Excerpt
*-*-*
French Researchers Unveil Inkjet Printed Organic Laser Modules

Since lasers were invented more than 50 years ago, they have transformed a diverse swath of technology -- from CD players to surgical instruments.

Now researchers from France and Hungary have invented a way to print lasers that's so cheap, easy and efficient they believe the core of the laser could be disposed of after each use. The team reports its findings in the Journal of Applied Physics, from AIP Publishing.

"The low-cost and easiness of laser chip fabrication are the most significant aspects of our results," said Sébastien Sanaur, an associate professor in the Center of Microelectronics in Provence at the Ecole Nationale Supérieure des Mines de Saint-Étienne in France.
*-*-*
Supplied information
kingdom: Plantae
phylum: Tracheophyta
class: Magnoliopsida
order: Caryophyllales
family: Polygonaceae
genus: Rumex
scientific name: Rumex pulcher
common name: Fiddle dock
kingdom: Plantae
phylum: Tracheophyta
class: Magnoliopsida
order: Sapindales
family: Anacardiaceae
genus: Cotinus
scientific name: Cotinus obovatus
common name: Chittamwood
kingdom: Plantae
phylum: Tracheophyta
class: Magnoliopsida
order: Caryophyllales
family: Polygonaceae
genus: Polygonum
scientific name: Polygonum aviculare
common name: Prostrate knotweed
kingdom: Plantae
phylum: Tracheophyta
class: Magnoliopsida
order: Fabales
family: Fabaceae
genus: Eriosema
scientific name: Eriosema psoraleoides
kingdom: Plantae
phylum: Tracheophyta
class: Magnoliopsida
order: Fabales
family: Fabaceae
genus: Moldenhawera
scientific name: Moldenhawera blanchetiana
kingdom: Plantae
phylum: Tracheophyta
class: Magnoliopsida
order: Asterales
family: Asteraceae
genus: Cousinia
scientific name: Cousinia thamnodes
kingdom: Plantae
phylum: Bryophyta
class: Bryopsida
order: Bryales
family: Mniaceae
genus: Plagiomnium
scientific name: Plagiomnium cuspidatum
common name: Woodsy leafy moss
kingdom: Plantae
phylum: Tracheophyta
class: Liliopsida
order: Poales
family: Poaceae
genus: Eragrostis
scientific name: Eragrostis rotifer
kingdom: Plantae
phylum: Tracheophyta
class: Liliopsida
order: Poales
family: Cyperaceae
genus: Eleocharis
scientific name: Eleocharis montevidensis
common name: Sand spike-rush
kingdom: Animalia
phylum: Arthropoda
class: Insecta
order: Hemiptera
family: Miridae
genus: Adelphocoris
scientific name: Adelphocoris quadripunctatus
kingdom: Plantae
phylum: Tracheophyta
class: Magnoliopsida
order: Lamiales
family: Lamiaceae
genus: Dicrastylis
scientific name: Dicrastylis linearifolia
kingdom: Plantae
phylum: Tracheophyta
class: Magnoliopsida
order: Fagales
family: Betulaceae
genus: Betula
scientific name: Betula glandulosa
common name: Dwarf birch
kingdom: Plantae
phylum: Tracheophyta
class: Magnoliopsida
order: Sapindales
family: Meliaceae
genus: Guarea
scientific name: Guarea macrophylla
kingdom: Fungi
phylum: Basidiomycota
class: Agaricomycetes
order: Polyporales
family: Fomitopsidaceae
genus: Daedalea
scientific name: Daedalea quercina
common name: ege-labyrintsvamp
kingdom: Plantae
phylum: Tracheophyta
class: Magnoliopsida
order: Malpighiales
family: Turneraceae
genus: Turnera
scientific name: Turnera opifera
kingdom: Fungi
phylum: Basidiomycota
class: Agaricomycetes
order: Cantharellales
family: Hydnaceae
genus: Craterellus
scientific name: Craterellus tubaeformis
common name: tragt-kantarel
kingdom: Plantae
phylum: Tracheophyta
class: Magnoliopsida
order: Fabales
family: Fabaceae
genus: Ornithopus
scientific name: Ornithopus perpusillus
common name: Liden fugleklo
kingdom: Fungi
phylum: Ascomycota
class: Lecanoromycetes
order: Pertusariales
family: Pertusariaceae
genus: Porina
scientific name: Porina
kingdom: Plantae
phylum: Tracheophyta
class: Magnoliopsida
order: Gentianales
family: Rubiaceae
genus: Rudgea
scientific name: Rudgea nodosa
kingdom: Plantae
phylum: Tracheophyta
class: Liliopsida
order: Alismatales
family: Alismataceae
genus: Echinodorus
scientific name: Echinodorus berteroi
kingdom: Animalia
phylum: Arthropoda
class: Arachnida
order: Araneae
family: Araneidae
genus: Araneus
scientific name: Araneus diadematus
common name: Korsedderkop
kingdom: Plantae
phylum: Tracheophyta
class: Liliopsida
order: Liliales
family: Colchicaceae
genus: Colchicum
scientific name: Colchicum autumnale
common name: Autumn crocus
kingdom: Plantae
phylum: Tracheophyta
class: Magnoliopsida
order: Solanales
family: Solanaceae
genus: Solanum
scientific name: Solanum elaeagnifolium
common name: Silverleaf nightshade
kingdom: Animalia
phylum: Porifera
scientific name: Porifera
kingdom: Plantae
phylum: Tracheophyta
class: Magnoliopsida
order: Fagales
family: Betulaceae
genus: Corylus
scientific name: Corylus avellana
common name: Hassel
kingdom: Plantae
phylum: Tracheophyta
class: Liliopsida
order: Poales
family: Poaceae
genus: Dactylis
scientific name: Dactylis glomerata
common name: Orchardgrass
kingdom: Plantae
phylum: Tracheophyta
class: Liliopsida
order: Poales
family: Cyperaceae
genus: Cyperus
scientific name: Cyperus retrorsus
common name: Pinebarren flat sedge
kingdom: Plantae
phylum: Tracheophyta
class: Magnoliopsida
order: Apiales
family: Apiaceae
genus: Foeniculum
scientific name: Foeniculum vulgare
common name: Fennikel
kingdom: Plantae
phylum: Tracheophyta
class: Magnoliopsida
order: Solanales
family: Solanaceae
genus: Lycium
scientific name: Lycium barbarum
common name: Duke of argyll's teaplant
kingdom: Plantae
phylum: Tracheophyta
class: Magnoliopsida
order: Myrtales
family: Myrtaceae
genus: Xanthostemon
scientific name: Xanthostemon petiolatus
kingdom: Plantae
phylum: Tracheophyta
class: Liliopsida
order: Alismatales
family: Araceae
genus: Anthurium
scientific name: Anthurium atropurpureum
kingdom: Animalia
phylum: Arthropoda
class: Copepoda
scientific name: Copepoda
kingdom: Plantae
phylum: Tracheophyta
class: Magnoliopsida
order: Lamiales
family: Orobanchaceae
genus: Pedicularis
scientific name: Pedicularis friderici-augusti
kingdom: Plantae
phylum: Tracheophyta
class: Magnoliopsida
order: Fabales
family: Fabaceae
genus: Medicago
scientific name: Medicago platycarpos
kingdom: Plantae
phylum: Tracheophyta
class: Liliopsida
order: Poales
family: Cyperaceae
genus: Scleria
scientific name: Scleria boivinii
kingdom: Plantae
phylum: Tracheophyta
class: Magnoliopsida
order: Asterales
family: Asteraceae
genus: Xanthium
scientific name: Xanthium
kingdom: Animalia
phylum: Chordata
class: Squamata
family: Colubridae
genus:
*-*-*
Tasks and exercises
1. Reproduce the passage from the article on inkjet-printed lasers starting at "Since lasers were" and ending at "from AIP Publishing.".
2. According to the article on inkjet-printed lasers, in which journal did the research team report its findings?
3. Carry the article on inkjet-printed lasers forward from the point where it stops.

Solved tasks
1.
Since lasers were invented more than 50 years ago, they have transformed a diverse swath of technology -- from CD players to surgical instruments.

Now researchers from France and Hungary have invented a way to print lasers that's so cheap, easy and efficient they believe the core of the laser could be disposed of after each use. The team reports its findings in the Journal of Applied Physics, from AIP Publishing.

2. The Journal of Applied Physics, from AIP Publishing.

3.
Inkjet printed "lasing capsules" serve as the core of an organic laser. Figure (a) shows a schematic of the laser setup, while figure (b) shows actual lasing capsules, which would cost only a few cents to produce. OC stands for "Output Coupler" and FP stands for Febry-Perot etalon. (Image courtesy of Sanaur, et al/JAP)

Sanaur and his colleagues made organic lasers, which amplify light with carbon-containing materials. Organic lasers are not as common as inorganic lasers, like those found in laser pointers, DVD players, and optical mice, but they offer benefits such as high-yield photonic conversion, easy fabrication, low-cost and a wide range of wavelengths.

One obstacle that has held back organic lasers is the fact that they degrade relatively quickly -- but that hurdle might be less daunting if the lasers are so cheap they could be tossed when they fail.

Sanaur's research team produced their ultra-low-cost organic laser using a familiar technology: an inkjet printer.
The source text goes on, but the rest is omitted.